Wildlife: The wildlife for the area is not extensive but being so remote the chances of getting close is extremely good. A BBC wildlife expert once said to me “there may not be many different species but I’ve seen almost all of them and up close!” We will give everyone a very clear briefing with respect to wildlife safety.
Featured Bird Species: Fifty-four species of birds, including 30 breeding species, have been recorded in the Area. This is unusual for this latitude in Canada. They include the Redthroated Loon, called Qaqsauq by the Inuit, Greater Snow Goose (Kanguq), Brant (Nirlirnaq), King Eider (Qingalik), and Oldsquaw (Aa'aangiq). The Snowy Owl (Ukpik), and the Rough-legged Hawk (Kaajuuq) are relatively common breeders in the pass and so are waders such as the Red Phalarope (Siggaq), White-rumped Sandpiper (Sigjariarjuk) and Baird's Sandpiper (Livilivilaaq). Sixteen species of shorebirds have been recorded in total. Three species of jaegers - Pomarine, Parasitic and Long-tailed - have nested in the Area and five species of gulls have been recorded: Glaucous Gull, Thayer's Gull, Sabine's Gull, Ivory Gull, Black-legged Kittiwake. The Snow Bunting (Amauligjuaq) and Lapland Longspur (Qirniqtaaq) are two songbirds that often nest locally. Birds banded at Polar Bear Pass have turned up in far distant areas: Brant in Ireland, King Eider in Greenland, Red-throated Loon in Chesapeake Bay, USA, Blackbellied Plover in Florida, USA, and Red Knot and other shorebirds in Great Britain and France. Some bird species that occur on Bathurst Island are known to winter in South America or Africa.
Mammals: Eleven resident species of mammals occur in the Area: Arctic hare, Arctic wolf and fox, Ermine, Collared Lemming, Peary Caribou, Muskox, Polar Bear, Ringed and Bearded seals, and Walrus. The largest concentration of Bathurst Island's Muskox population - 10 to 30% - occurs in the National Wildlife Area. Up to 120 adults may be present during the rutting season. They are in the pass from early February to late November. Calving occurs between April and June. The Muskox is called Umingmak by the Inuit.
* Insurance: Due to the extremely remote nature of our expeditions Jim McNeill writes a specific proposal for underwriters. For those living in the UK this is normally arranged through the British Mountaineering Council. The slight disadvantage with this is that you have to be a member of the BMC in order to qualify for the insurance which currently costs £14.97. Typical cost of the insurance is around £250. If you live elsewhere you will have to get insurance from your own country. Please contact us if you have any problems.
* Booking Flights: So as to avoid any possible repayments and cancellations we accumulate the minimum number of expedition team members and then arrange the flights for you, passing on our preferential rates wherever applicable (and we do get very good rates north of Ottawa!). We then inform you of how and who to pay and ask you to let us know when you have received confirmation of your bookings.
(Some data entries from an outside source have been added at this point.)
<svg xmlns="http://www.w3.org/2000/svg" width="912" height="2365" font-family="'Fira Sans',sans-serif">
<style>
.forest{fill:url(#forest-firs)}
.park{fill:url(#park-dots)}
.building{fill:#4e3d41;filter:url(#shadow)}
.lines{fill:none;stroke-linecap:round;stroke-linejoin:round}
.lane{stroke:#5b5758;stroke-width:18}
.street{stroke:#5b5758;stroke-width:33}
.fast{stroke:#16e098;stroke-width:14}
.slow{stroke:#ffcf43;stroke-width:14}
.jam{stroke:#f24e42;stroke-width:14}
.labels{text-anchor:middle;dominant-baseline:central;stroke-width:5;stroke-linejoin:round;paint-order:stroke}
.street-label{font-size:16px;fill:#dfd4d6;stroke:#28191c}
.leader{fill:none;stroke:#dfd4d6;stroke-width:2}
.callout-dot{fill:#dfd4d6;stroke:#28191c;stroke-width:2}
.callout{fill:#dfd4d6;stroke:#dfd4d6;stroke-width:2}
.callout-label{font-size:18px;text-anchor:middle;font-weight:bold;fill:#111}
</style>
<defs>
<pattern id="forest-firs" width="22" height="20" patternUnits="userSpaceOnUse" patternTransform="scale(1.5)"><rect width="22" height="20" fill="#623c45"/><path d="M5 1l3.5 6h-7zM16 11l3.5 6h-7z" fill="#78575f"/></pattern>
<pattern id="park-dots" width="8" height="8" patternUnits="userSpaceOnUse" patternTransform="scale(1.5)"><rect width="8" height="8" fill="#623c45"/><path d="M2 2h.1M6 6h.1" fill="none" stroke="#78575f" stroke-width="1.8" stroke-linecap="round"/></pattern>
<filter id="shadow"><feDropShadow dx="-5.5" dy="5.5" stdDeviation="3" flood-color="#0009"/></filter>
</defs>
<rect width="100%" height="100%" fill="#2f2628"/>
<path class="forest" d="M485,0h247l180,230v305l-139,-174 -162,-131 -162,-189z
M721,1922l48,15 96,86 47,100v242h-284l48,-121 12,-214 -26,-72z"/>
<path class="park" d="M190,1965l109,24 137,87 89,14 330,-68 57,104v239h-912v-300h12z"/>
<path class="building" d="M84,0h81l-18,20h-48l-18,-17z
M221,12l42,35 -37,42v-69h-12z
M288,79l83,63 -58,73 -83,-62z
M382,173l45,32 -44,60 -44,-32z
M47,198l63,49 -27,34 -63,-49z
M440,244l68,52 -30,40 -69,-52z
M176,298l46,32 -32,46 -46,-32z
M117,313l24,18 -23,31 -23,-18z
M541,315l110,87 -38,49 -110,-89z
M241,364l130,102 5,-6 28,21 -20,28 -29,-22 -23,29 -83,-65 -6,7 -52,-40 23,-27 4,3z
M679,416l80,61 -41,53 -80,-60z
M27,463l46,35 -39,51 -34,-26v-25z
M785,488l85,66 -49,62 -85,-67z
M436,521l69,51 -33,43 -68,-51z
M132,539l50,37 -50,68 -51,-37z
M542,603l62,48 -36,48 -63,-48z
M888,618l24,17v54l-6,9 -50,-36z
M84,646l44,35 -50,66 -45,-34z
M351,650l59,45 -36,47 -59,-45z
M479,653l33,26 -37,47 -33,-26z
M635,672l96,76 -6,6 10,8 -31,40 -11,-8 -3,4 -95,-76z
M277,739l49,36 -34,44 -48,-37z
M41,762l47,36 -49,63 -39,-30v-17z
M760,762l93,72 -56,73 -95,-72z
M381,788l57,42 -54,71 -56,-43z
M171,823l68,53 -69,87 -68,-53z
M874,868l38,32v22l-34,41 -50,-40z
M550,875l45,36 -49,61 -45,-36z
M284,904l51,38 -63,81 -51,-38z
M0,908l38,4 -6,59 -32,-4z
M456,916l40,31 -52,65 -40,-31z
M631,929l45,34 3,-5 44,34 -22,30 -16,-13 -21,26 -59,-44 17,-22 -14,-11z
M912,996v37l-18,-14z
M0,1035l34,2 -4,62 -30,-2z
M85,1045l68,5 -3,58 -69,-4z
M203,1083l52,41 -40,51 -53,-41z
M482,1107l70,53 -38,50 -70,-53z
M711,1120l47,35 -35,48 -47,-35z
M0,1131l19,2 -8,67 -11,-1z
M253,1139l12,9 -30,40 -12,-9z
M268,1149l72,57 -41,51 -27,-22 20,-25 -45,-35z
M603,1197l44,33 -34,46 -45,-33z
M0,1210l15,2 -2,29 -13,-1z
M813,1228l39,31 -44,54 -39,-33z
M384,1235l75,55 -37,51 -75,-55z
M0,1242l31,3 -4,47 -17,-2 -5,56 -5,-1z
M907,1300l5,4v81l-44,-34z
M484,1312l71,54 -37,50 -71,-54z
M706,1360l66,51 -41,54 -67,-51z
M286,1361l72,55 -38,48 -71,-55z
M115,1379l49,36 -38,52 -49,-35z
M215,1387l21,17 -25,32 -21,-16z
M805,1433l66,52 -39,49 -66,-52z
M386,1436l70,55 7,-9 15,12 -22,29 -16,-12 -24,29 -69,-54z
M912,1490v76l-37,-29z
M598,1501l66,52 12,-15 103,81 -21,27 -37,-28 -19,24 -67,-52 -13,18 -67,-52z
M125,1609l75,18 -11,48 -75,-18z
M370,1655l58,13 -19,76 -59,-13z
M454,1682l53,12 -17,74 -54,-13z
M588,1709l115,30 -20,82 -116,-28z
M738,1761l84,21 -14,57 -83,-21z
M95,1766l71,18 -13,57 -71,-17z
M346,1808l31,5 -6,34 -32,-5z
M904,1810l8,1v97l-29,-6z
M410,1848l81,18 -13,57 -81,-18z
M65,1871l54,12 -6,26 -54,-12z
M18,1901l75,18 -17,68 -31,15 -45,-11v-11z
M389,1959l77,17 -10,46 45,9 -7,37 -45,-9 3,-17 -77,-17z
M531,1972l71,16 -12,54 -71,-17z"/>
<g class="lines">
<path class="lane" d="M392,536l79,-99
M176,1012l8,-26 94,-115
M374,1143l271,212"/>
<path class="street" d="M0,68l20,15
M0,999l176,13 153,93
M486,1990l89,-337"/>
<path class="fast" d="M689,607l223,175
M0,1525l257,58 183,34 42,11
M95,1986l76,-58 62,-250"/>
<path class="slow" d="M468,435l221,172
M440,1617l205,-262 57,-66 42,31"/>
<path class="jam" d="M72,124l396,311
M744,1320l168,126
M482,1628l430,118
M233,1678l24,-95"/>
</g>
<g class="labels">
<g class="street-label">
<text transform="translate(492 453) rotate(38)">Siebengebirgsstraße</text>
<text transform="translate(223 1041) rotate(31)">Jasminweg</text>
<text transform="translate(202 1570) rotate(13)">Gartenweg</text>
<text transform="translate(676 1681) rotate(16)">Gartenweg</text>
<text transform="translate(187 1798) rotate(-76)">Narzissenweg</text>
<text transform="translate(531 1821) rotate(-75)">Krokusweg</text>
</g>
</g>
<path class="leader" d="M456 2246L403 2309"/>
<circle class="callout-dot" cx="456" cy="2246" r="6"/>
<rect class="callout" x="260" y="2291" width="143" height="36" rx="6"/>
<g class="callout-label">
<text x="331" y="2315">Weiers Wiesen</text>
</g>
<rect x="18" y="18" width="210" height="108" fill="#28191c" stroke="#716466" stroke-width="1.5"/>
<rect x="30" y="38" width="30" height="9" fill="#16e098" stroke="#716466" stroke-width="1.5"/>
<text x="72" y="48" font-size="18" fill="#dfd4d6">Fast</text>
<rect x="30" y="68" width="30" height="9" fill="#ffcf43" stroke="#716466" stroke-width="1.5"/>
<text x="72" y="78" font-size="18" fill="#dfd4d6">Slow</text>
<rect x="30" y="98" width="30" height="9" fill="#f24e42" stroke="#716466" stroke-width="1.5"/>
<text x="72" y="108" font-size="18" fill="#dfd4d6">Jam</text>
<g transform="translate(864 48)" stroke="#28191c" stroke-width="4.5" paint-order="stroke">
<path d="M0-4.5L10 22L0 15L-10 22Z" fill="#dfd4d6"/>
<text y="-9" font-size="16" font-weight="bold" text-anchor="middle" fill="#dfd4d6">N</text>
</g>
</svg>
We will either have an IWG on the same flight or meet your incoming flight and guide you through to our hotel in Ottawa.
* Risks: There are inherent risks involved when really immersing yourself in a highly remote environment alongside wildlife. We have a continual briefing and practice system with comprehensive plans to evacuate individuals or the whole team if necessary. A full Safety Strategy will be sent to you before departure. Our style of Guiding is consensual unless safety is at stake in which case our guides will take over and lead from the front.
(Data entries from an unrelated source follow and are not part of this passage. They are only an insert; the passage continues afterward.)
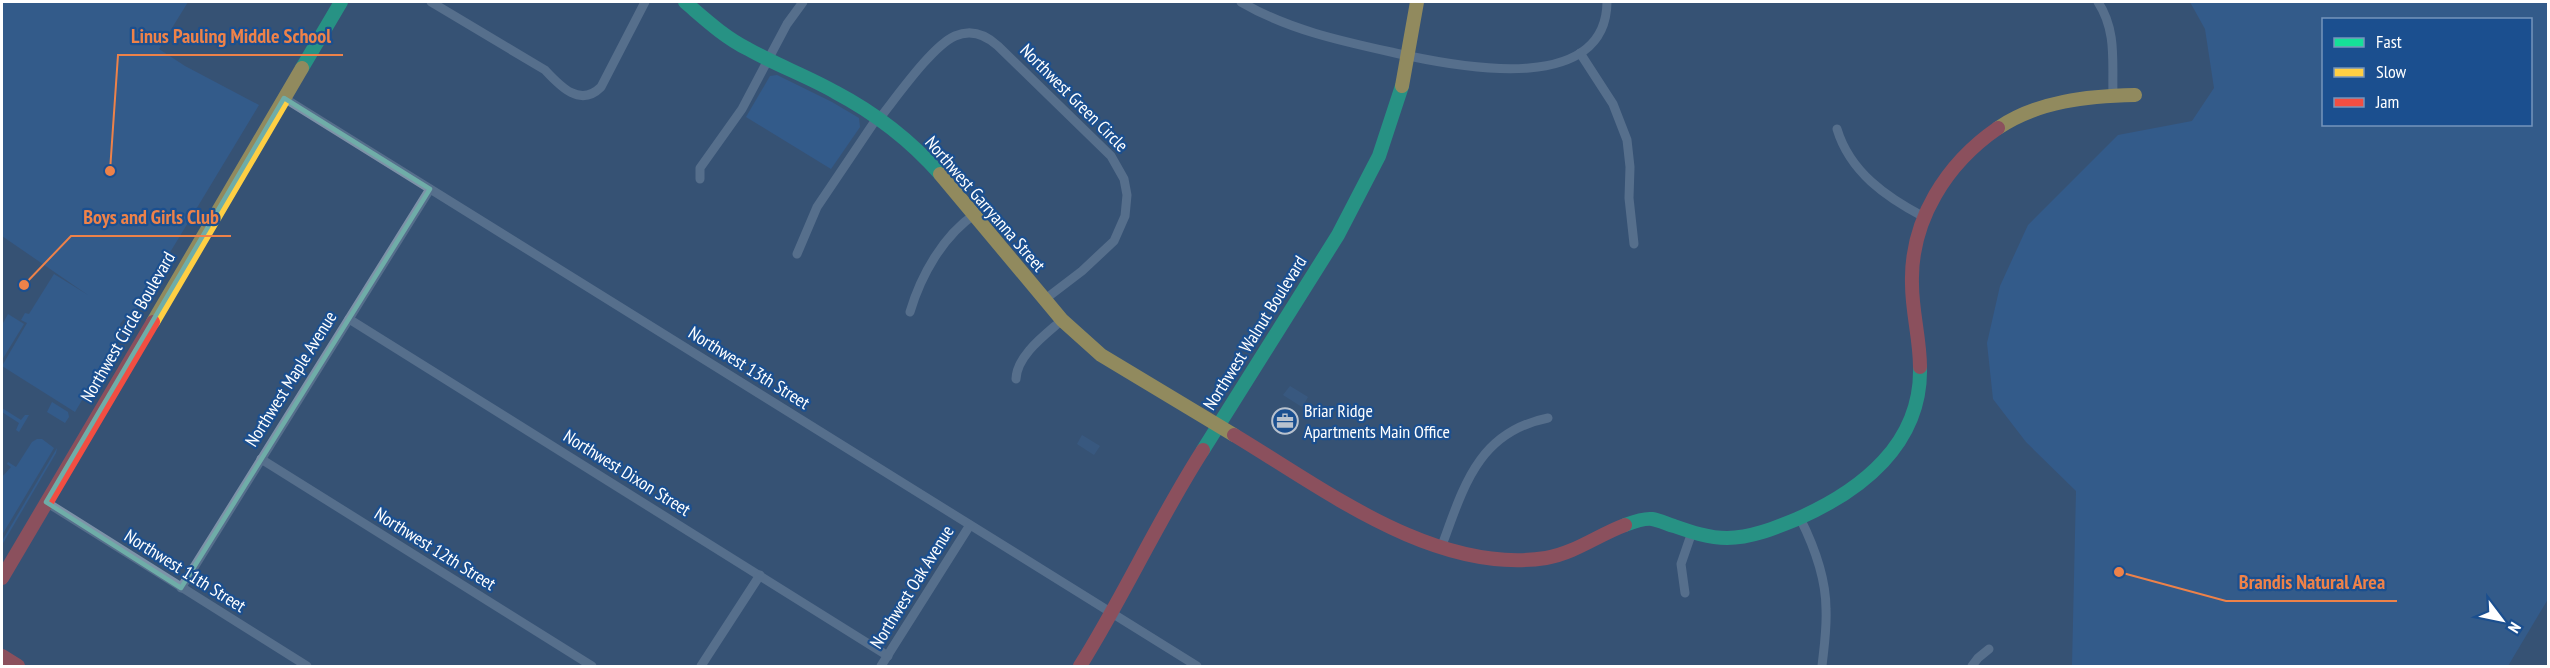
<svg xmlns="http://www.w3.org/2000/svg" width="2550" height="668" font-family="'PT Sans Narrow',sans-serif">
	<rect width="100%" height="100%" fill="#365274"/>
	<!-- green -->
	<g fill="#2f66a5" fill-rule="evenodd">
		<path d="M2,2H188L159,49L185,66L259,105L128,322L124,319L120,324L121,334L75,412L2,366L27,323L21,320L25,313L29,314L54,274L88,295L2,236Z"/>
		<path d="M2190,2H2548V599L2508,666H2072L2076,491L2026,442L1993,399L1987,343L2000,286L2028,225L2118,135L2192,121L2214,88L2205,29ZM2324,20H2530V124H2324Z"/>
		<path d="M777,75L832,102L859,118L860,127L831,169L746,117L770,76Z"/>
		<path d="M8,314L24,324L2,360V325Z"/>
		<path d="M52,402L68,412L69,417L65,423L47,412Z"/>
		<path d="M2,408L21,420L25,415H29L19,432L16,430L19,423L2,412Z"/>
		<path d="M37,439H42L54,448L2,535V477L11,467L7,464L8,462L16,467L32,442Z"/>
		<path d="M57,448L56,453L2,545V541Z"/>
	</g>
	<!-- water -->
	<g fill="#3b618d">
		<path d="M1290,386L1308,397L1302,407L1283,395Z"/>
		<path d="M1082,435L1100,446L1094,455L1077,444Z"/>
	</g>
	<g fill="none" stroke-linecap="round" stroke-linejoin="round">
		<!-- street -->
		<g stroke="#7d92a8" stroke-width="9">
			<path d="M431,2L545,70C560,86 580,108 601,87L645,2"/>
			<path d="M1241,2C1292,32 1351,43 1409,56C1466,68 1606,94 1607,2"/>
			<path d="M2098,2C2117,31 2112,62 2113,95"/>
			<path d="M1580,53L1613,104L1627,140L1630,167L1629,198L1634,244"/>
			<path d="M284,98L1197,666"/>
			<path d="M879,119C896,98 932,46 955,36C971,29 986,35 998,46L1111,156L1124,179L1127,195L1125,216L1114,241L1082,271L1044,300"/>
			<path d="M1837,129C1850,172 1886,197 1924,217"/>
			<path d="M700,179V168L742,109L787,24L803,2"/>
			<path d="M797,254L817,207L877,118"/>
			<path d="M910,312C921,275 943,236 975,214"/>
			<path d="M349,319L888,656"/>
			<path d="M1016,379C1017,355 1045,335 1062,320"/>
			<path d="M261,459L592,666"/>
			<path d="M46,502L307,666"/>
			<path d="M1800,518C1814,546 1826,578 1826,609C1827,629 1824,647 1822,666"/>
			<path d="M1441,548C1463,489 1477,432 1548,418"/>
			<path d="M181,588L430,189"/>
			<path d="M1685,593L1681,564L1692,532"/>
			<path d="M701,666L760,575"/>
			<path d="M881,666L970,525"/>
			<path d="M1972,666L1978,658L1989,649"/>
		</g>
		<!-- fast -->
		<g stroke="#16e098" stroke-width="14">
			<path d="M685,2C705,19 724,37 748,49C776,65 807,76 835,92C873,112 911,141 940,174"/>
			<path d="M302,68L341,2"/>
			<path d="M1203,450L1338,235L1379,156L1402,86"/>
			<path d="M1625,525C1633,522 1643,518 1652,519C1659,520 1667,524 1674,526C1691,532 1709,538 1727,538C1751,538 1775,528 1797,519C1861,491 1922,444 1920,367"/>
		</g>
		<!-- slow -->
		<g stroke="#ffcf43" stroke-width="14">
			<path d="M1402,86L1417,2"/>
			<path d="M1998,128C2038,101 2088,96 2135,95"/>
			<path d="M940,174L1062,320L1101,355L1234,435"/>
			<path d="M153,322L302,68"/>
		</g>
		<!-- jam -->
		<g stroke="#f24e42" stroke-width="14">
			<path d="M1920,367C1920,339 1912,312 1912,284C1910,220 1947,163 1998,128"/>
			<path d="M1234,435C1324,489 1435,575 1546,558C1575,553 1598,535 1625,525"/>
			<path d="M2,578L153,322"/>
			<path d="M2,656L18,666"/>
			<path d="M1080,666C1124,596 1158,520 1203,450"/>
		</g>
	</g>
	<!-- marked area -->
	<path d="M0 0H2550V668H0ZM284,98L430,189L181,588L46,502Z" fill="#365274" fill-opacity=".55" fill-rule="evenodd"/>
	<path fill="none" stroke="#6fada8" stroke-width="4.5" stroke-linejoin="round" d="M284,98L430,189L181,588L46,502Z"/>
	<!-- icons -->
	<defs>
		<g id="office-ring" transform="scale(1.35)"><circle r="9.5" fill="#1b4f8f" stroke="#b9c2ce" stroke-width="1.5"/><path d="M-6-3h4V-5.5h4V-3h4V5H-6ZM-1-4.5V-3h2v-1.5ZM-6 0V1H6V0Z" fill="#b9c2ce"/></g>
	</defs>
	<g fill-rule="evenodd">
		<use href="#office-ring" x="1285" y="421"/>
	</g>
	<g text-anchor="middle" stroke-width="4.5" stroke-linejoin="round" paint-order="stroke">
		<!-- street labels -->
		<g font-size="18" fill="#fff" stroke="#1b4f8f">
			<text transform="translate(1074 98) rotate(45)" y="6">Northwest Green Circle</text>
			<text transform="translate(985 204) rotate(49)" y="6">Northwest Garryanna Street</text>
			<text transform="translate(128 327) rotate(-60)" y="6">Northwest Circle Boulevard</text>
			<text transform="translate(1255 333) rotate(-58)" y="6">Northwest Walnut Boulevard</text>
			<text transform="translate(749 368) rotate(32)" y="6">Northwest 13th Street</text>
			<text transform="translate(291 379) rotate(-58)" y="6">Northwest Maple Avenue</text>
			<text transform="translate(627 473) rotate(32)" y="6">Northwest Dixon Street</text>
			<text transform="translate(435 549) rotate(32)" y="6">Northwest 12th Street</text>
			<text transform="translate(185 571) rotate(32)" y="6">Northwest 11th Street</text>
			<text transform="translate(912 587) rotate(-58)" y="6">Northwest Oak Avenue</text>
		</g>
		<!-- poi labels -->
		<g font-size="18" fill="#fff" stroke="#1b4f8f" text-anchor="start">
			<text x="1304" y="417">Briar Ridge<tspan x="1304" dy="21">Apartments Main Office</tspan></text>
		</g>
	</g>
	<!-- callouts -->
	<path fill="none" stroke="#ee8249" stroke-width="2" d="M110 171L118 55H343M24 285L71 236H231M2119 572L2226 601H2397"/>
	<g fill="#ee8249" stroke="#1b4f8f" stroke-width="2">
		<circle cx="110" cy="171" r="6"/>
		<circle cx="24" cy="285" r="6"/>
		<circle cx="2119" cy="572" r="6"/>
	</g>
	<g font-size="20" text-anchor="middle" font-weight="bold" fill="#ee8249" stroke="#1b4f8f" stroke-width="4.5" stroke-linejoin="round" paint-order="stroke">
		<text x="231" y="43">Linus Pauling Middle School</text>
		<text x="151" y="224">Boys and Girls Club</text>
		<text x="2312" y="589">Brandis Natural Area</text>
	</g>
	<!-- border -->
	<rect width="2550" height="668" fill="none" stroke="#ffffff" stroke-width="6"/>
	<!-- legend -->
	<rect x="2322" y="18" width="210" height="108" fill="#1b4f8f" stroke="#7695bc" stroke-width="1.5"/>
	<rect x="2334" y="38" width="30" height="9" fill="#16e098" stroke="#7695bc" stroke-width="1.5"/>
	<text x="2376" y="48" font-size="18" fill="#ffffff">Fast</text>
	<rect x="2334" y="68" width="30" height="9" fill="#ffcf43" stroke="#7695bc" stroke-width="1.5"/>
	<text x="2376" y="78" font-size="18" fill="#ffffff">Slow</text>
	<rect x="2334" y="98" width="30" height="9" fill="#f24e42" stroke="#7695bc" stroke-width="1.5"/>
	<text x="2376" y="108" font-size="18" fill="#ffffff">Jam</text>
	<!-- north arrow -->
	<g transform="translate(2502 620) rotate(122)" stroke="#1b4f8f" stroke-width="4.5" paint-order="stroke">
	<path d="M0-4.5L10 22L0 15L-10 22Z" fill="#ffffff"/>
	<text y="-9" font-size="16" font-weight="bold" text-anchor="middle" fill="#ffffff">N</text>
	</g>
</svg>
* Clothing and personal kit: It is impossible to predict the weather these days and so we need to be prepared for full Arctic weather. We will send you a separate clothing and personal kit check list where you can also place an order for purchase or hire of items.
* Communication with civilization: We have a special method and protocol for communications with home and a Communications Strategy will be sent to you before departure.